Class IndexCluster

  • All Implemented Interfaces:
    Serializable
    Direct Known Subclasses:
    DocumentalCluster, LexicalCluster

    public abstract class IndexCluster
    extends Index
    An abstract index cluster. An index cluster is an index exposing transparently a list of local indices as a single global index. A cluster usually is generated by partitioning an index lexically or documentally, but nothing prevents the creation of hand-made clusters.

    Note that, upon creation of an instance, the main index key of all local indices is set to that instance.

    An index cluster is defined by a property file. The only properties common to all index clusters are localindex, which can be specified multiple times (order is relevant) and contains the URIs of the local indices of the cluster, and strategy, which contains the filename of a serialised ClusteringStrategy. The indices will be loaded using Index.getInstance(CharSequence,boolean,boolean), so there is no restriction on the URIs that can be used (e.g., you can cluster a set of remote indices).

    Alternatively, the property strategyclass can be used to specify a class name (the class will be loaded using MG4JClassParser, so you can omit the package if the class is in MG4J). The class must provide a constructor with a signature like that of ChainedLexicalClusteringStrategy(Index[], BloomFilter[])).

    If you plan to use global document sizes (e.g., for BM25 scoring) you will need to load them explicitly using the property Index.UriKeys.SIZES, which must specify a size file for the whole collection. If you are clustering a partitioned index, this is usually the original size file.

    Optionally, an index cluster may provide Bloom filters to reduce useless access to local indices that do not contain a term. The filters have the standard extension BLOOM_EXTENSION.
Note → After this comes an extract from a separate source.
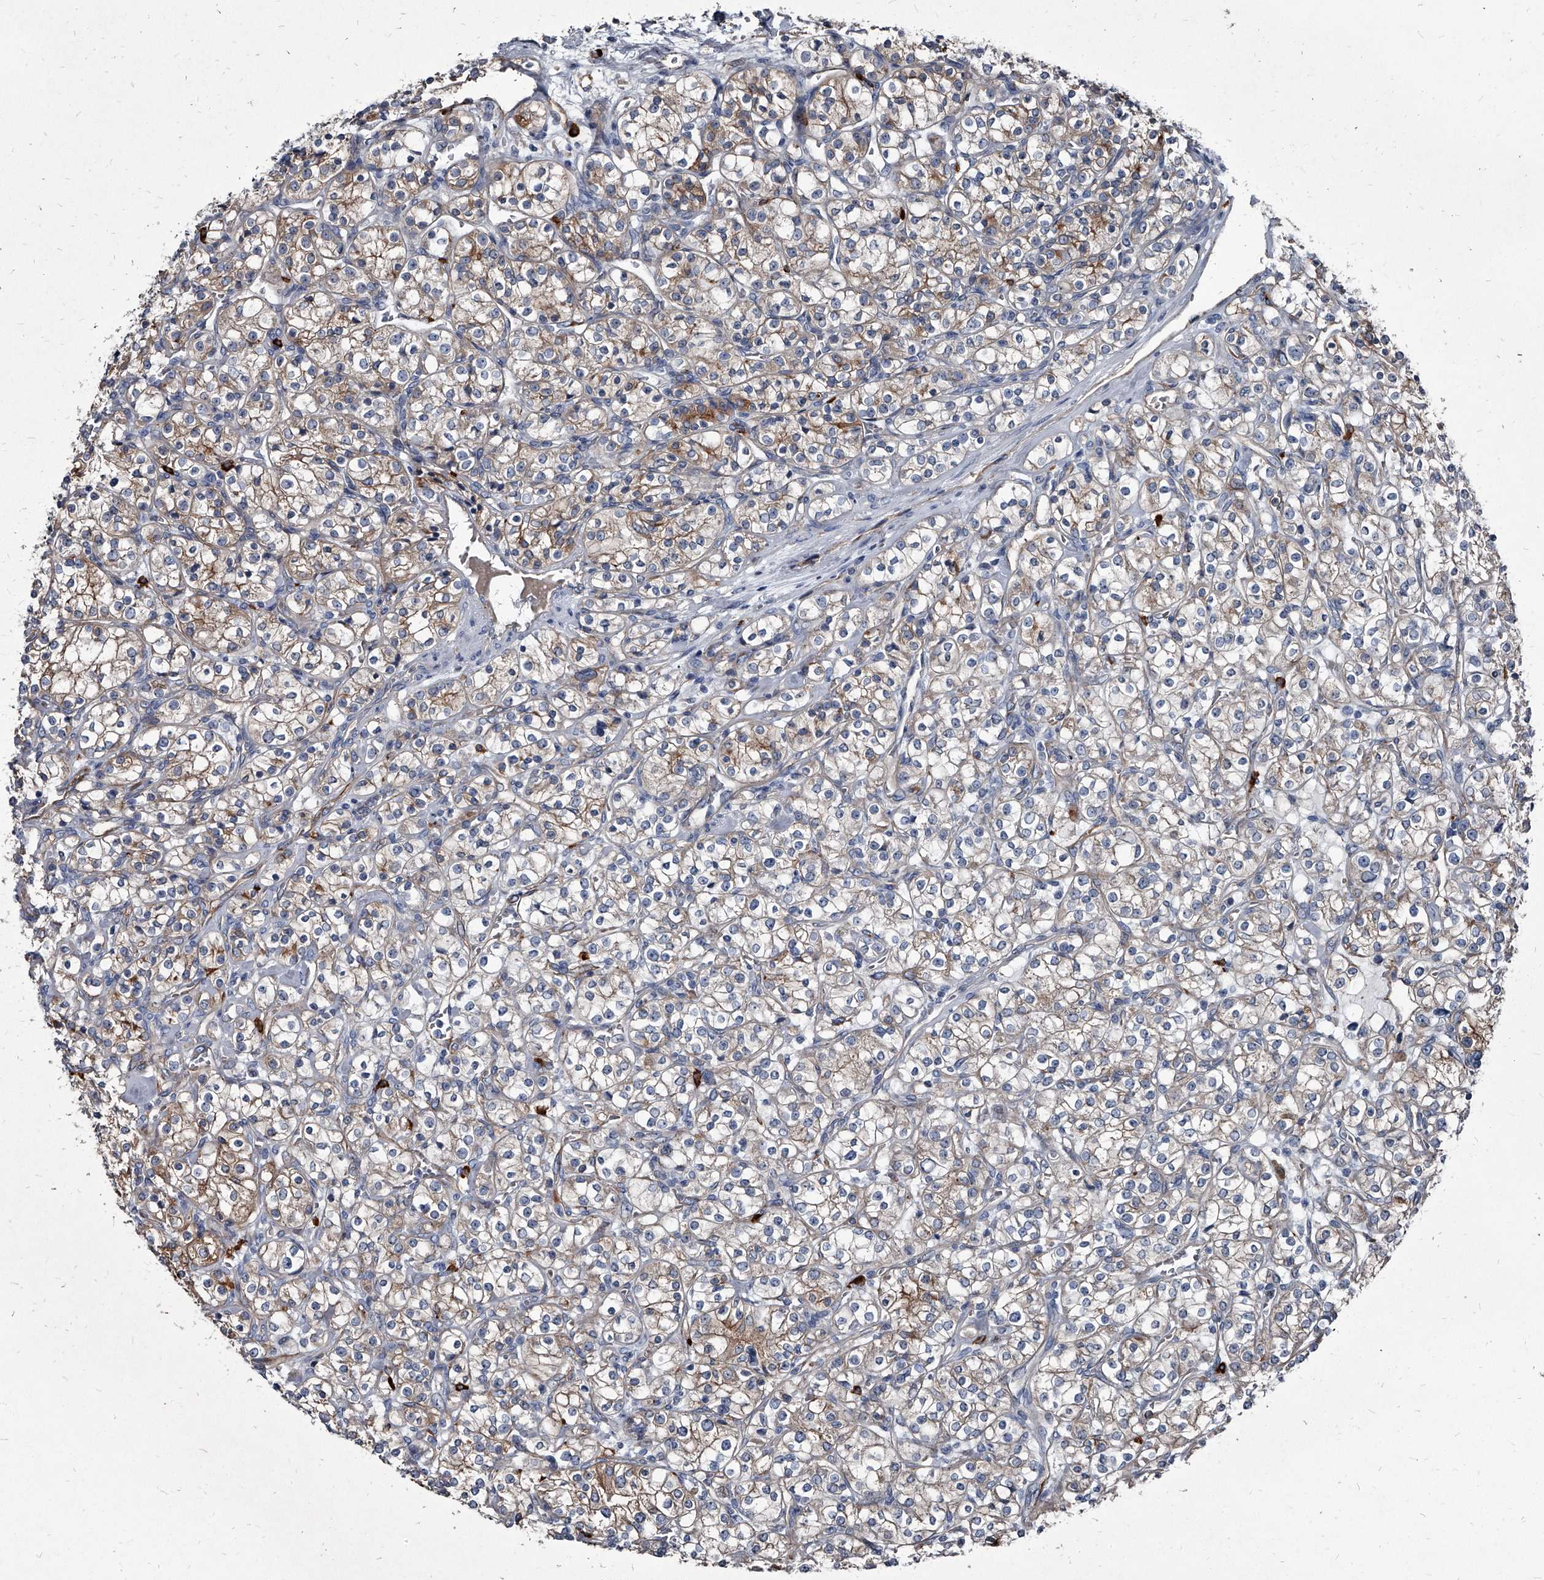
{"staining": {"intensity": "weak", "quantity": "25%-75%", "location": "cytoplasmic/membranous"}, "tissue": "renal cancer", "cell_type": "Tumor cells", "image_type": "cancer", "snomed": [{"axis": "morphology", "description": "Adenocarcinoma, NOS"}, {"axis": "topography", "description": "Kidney"}], "caption": "Brown immunohistochemical staining in human renal adenocarcinoma exhibits weak cytoplasmic/membranous positivity in approximately 25%-75% of tumor cells.", "gene": "PGLYRP3", "patient": {"sex": "male", "age": 77}}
    This class exposes a static factory method that uses the indexclass property to load the appropriate implementing subclass; Bloom filters are loaded automatically.

    See Also:
    Serialized Form
    • Field Detail

      • STRATEGY_DEFAULT_EXTENSION

        public static final String STRATEGY_DEFAULT_EXTENSION
        The default extension of a strategy.
        See Also:
        Constant Field Values
      • BLOOM_EXTENSION

        public static final String BLOOM_EXTENSION
        The default extension for Bloom term filters.
        See Also:
        Constant Field Values
      • localIndex

        protected final Index[] localIndex
        The local indices of this cluster.
      • termFilter

        protected final BloomFilter<Void>[] termFilter
        An array of Bloom filter to reduce index access, or null.
    • Constructor Detail

      • IndexCluster

        protected IndexCluster​(Index[] localIndex,
                               BloomFilter<Void>[] termFilter,
                               int numberOfDocuments,
                               int numberOfTerms,
                               long numberOfPostings,
                               long numberOfOccurrences,
                               int maxCount,
                               Payload payload,
                               boolean hasCounts,
                               boolean hasPositions,
                               TermProcessor termProcessor,
                               String field,
                               IntBigList sizes,
                               Properties properties)